= Kennel Club of India =

Purebred dog registry

The Kennel Club of India is a registry of purebred dogs in India. As well as maintaining a registry of pedigrees, the club promotes and sanctions events for purebred dogs, including annual dog shows and specialty shows. The Kennel Club of India is a member of the Fédération Cynologique Internationale.

The Kennel Club of India is also one of the few kennel clubs to be members of the International Organization for Standardization.

==History==

There were several established kennel clubs in India during the British colonial period from 1857 to 1947, including in Hyderabad, Ootacamund, Mysore, and Calcutta. These clubs followed procedures followed in kennel clubs in the United Kingdom.

In 1896, the North Indian Kennel Association was formed. It was a precursor to the Kennel Club of India. It held its first dog show in Lahore in 1896.

==Today==

The Kennel Club of India is the leading private society on registration on purebreds and maintains the recognized registry. It issues pedigrees for purebreds and litters. It hosts annual shows across the country and awards championships to various breeds of dogs.

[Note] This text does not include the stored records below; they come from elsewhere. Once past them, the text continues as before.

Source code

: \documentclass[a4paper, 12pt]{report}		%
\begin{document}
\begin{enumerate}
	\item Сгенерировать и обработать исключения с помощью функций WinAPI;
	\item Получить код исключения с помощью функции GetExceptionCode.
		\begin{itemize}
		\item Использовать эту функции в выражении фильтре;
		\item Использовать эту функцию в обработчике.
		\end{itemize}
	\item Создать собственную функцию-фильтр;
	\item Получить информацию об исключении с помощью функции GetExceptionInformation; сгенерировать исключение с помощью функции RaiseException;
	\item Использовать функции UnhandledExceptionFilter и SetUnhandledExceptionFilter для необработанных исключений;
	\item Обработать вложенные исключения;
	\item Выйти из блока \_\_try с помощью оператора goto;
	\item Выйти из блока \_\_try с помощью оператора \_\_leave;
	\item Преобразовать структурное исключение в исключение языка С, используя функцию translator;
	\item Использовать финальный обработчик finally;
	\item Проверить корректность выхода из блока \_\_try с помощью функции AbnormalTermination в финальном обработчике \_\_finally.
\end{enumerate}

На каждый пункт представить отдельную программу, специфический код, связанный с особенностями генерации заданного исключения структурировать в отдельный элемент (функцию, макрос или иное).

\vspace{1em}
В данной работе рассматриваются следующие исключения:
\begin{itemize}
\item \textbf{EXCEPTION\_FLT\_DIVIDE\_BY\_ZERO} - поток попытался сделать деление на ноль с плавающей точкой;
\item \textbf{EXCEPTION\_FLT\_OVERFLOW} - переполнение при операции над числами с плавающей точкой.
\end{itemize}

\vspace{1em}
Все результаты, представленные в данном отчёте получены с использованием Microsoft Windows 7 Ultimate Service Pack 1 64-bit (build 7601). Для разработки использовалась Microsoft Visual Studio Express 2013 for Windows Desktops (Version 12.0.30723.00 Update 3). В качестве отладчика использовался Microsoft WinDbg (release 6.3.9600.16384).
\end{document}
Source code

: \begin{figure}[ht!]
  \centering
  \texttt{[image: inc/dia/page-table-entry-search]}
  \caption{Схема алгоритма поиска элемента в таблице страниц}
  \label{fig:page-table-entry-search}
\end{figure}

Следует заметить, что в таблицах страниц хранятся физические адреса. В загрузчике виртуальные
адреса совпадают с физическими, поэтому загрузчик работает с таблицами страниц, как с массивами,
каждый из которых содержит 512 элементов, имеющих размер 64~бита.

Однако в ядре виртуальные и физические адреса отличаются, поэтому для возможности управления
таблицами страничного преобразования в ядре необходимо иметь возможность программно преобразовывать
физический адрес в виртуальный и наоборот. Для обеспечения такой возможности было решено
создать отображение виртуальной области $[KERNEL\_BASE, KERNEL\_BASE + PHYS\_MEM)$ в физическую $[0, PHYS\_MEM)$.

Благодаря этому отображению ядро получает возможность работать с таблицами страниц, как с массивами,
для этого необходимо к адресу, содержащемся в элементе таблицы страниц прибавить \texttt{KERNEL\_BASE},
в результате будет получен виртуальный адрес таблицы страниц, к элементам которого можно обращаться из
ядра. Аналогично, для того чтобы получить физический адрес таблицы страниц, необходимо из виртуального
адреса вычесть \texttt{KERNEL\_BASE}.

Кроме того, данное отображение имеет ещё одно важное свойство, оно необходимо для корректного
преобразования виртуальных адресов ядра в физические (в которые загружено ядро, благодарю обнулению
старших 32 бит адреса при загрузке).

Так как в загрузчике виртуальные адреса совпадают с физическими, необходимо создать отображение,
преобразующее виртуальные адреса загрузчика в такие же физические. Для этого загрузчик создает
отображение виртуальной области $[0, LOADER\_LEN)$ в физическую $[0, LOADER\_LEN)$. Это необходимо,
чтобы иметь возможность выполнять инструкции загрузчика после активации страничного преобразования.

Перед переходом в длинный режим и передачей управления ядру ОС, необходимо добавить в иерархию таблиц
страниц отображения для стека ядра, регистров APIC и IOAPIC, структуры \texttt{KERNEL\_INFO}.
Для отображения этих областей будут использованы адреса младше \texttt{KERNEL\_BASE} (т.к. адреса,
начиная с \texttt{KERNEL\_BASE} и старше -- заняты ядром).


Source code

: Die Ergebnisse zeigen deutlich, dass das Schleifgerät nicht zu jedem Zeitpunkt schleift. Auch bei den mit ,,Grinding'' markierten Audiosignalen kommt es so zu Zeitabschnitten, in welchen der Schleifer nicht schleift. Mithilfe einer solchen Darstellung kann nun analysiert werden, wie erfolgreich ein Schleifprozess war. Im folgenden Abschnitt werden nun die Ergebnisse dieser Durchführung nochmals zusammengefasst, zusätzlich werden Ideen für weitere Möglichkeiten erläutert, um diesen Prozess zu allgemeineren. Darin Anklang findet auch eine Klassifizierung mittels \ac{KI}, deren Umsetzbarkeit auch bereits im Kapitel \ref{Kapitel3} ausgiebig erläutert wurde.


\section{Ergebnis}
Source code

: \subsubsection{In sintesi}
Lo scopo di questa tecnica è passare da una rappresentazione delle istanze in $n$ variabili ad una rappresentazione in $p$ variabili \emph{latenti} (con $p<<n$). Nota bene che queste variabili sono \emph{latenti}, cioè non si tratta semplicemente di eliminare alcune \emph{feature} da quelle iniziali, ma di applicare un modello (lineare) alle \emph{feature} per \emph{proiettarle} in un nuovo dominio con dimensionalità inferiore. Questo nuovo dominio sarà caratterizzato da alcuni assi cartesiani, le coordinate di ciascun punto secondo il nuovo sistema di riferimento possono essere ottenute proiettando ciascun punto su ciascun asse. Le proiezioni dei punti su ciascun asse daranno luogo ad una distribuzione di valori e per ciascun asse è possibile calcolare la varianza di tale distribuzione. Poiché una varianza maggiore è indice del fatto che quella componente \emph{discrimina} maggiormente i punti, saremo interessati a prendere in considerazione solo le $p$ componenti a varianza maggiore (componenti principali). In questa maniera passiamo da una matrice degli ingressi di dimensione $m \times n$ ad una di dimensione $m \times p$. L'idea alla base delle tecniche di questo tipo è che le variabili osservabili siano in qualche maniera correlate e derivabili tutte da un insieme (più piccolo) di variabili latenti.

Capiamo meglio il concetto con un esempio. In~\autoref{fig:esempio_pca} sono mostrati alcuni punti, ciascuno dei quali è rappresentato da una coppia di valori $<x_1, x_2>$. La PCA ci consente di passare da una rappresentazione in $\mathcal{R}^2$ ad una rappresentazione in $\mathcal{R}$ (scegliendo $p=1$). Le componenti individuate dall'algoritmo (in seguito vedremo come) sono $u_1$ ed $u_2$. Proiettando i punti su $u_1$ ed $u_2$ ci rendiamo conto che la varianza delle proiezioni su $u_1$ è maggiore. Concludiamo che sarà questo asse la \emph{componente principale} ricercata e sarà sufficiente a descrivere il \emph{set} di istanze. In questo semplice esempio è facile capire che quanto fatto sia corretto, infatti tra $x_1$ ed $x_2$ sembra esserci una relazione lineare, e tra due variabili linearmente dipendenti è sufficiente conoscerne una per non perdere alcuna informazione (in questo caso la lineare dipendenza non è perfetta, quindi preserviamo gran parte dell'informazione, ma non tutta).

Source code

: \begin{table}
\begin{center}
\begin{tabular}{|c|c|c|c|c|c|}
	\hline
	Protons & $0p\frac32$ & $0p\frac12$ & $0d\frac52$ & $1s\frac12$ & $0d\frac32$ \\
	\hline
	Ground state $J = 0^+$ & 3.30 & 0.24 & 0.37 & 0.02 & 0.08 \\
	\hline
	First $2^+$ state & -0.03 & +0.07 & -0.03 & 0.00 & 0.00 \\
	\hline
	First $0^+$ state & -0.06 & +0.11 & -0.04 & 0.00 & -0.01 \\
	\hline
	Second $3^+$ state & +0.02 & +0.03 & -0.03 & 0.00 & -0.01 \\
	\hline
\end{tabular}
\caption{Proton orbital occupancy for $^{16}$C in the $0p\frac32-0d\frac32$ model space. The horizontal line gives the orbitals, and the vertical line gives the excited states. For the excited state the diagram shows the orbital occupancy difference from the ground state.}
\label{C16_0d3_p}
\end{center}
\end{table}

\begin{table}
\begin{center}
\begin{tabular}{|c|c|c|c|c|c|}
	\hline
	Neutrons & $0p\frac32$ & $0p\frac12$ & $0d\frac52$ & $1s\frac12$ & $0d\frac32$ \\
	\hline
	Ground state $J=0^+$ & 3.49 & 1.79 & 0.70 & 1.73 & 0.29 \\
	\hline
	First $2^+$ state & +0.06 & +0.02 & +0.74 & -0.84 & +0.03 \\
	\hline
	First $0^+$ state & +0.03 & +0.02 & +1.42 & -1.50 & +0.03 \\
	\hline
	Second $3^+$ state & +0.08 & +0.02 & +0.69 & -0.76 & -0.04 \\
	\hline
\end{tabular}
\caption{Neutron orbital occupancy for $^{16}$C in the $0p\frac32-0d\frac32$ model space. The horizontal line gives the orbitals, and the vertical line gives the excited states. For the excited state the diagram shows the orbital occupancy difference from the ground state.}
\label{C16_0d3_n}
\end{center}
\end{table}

The 2019 chairman of KCI is Mr. S. Pathy who has shown and bred dogs for over forty years under the kennel name "Sans Craintes" (meaning "without fear" in French). Pathy is also a member of the Singapore Kennel Club and an all-breeds judge. He has bred a few "Dog of the Year" winners and bred Dobermans, Labradors, Siberian Huskies and other breeds. C.V. Sudarsan, an expert on whippets is the secretary.

==Registration==
The Kennel Club of India registers litters of puppies born in India whose sire and dam have both been registered (listed as "Bred in India"). The club also registers puppies and dogs that have been imported from other countries. The club also registers puppies and dogs that are purebred but whose parents do not carry any papers. These dogs are registered as purebreds with "unknown pedigree".

Pedigree papers or certificates are issued by the club and are continuously appended as the dog keeps winning championships or keeps changing owners.

The most common breeds registered by the Kennel Club of India are Great Danes, Rottweilers, Labrador Retrievers, Golden Retrievers, German Shepherds, Dachshunds, Dalmatians, Dobermanns and Pugs.

==Dog shows==

Specialty and general dog shows are conducted by the Kennel Club of India all over the country. These shows are generally held from December to May. The shows follow procedures and guidelines complying with regulations of the Fédération Cynologique Internationale.

Dogs are issued challenge certificates and championship certificates. Dogs are awarded points (depending on their breed and temperament) in every dog show and at the end of the year. The dog receiving the most show points receives the Dog of the Year award.

The other awards include:
Best in Class, Best of Breed, Best in Group, Best in Show

The club also has awards for breeders of the year and also a special award for "Bred in India" dogs to encourage breeders to develop good bloodlines in India.

==Specialty dog shows==
In addition to general dog shows, the kennel Club of India organizes specialty dog shows meant for particular breeds only. This include dog shows for separate breeds. Many breeds in India have their own clubs that participate in these events. These clubs include:

- German Shepherd Dog Club of India
- Great Dane Club of India
- Indian Sieger Show
- The Labrador Retriever Club Of India
- Tamil Nadu Rottweiler Association
- Great Dane Club Of India (South)

==The Indian Kennel Gazette==
In addition to the shows, the Kennel Club of India publishes a monthly magazine, the Indian Kennel Gazette for all its members. It is not for sale commercially.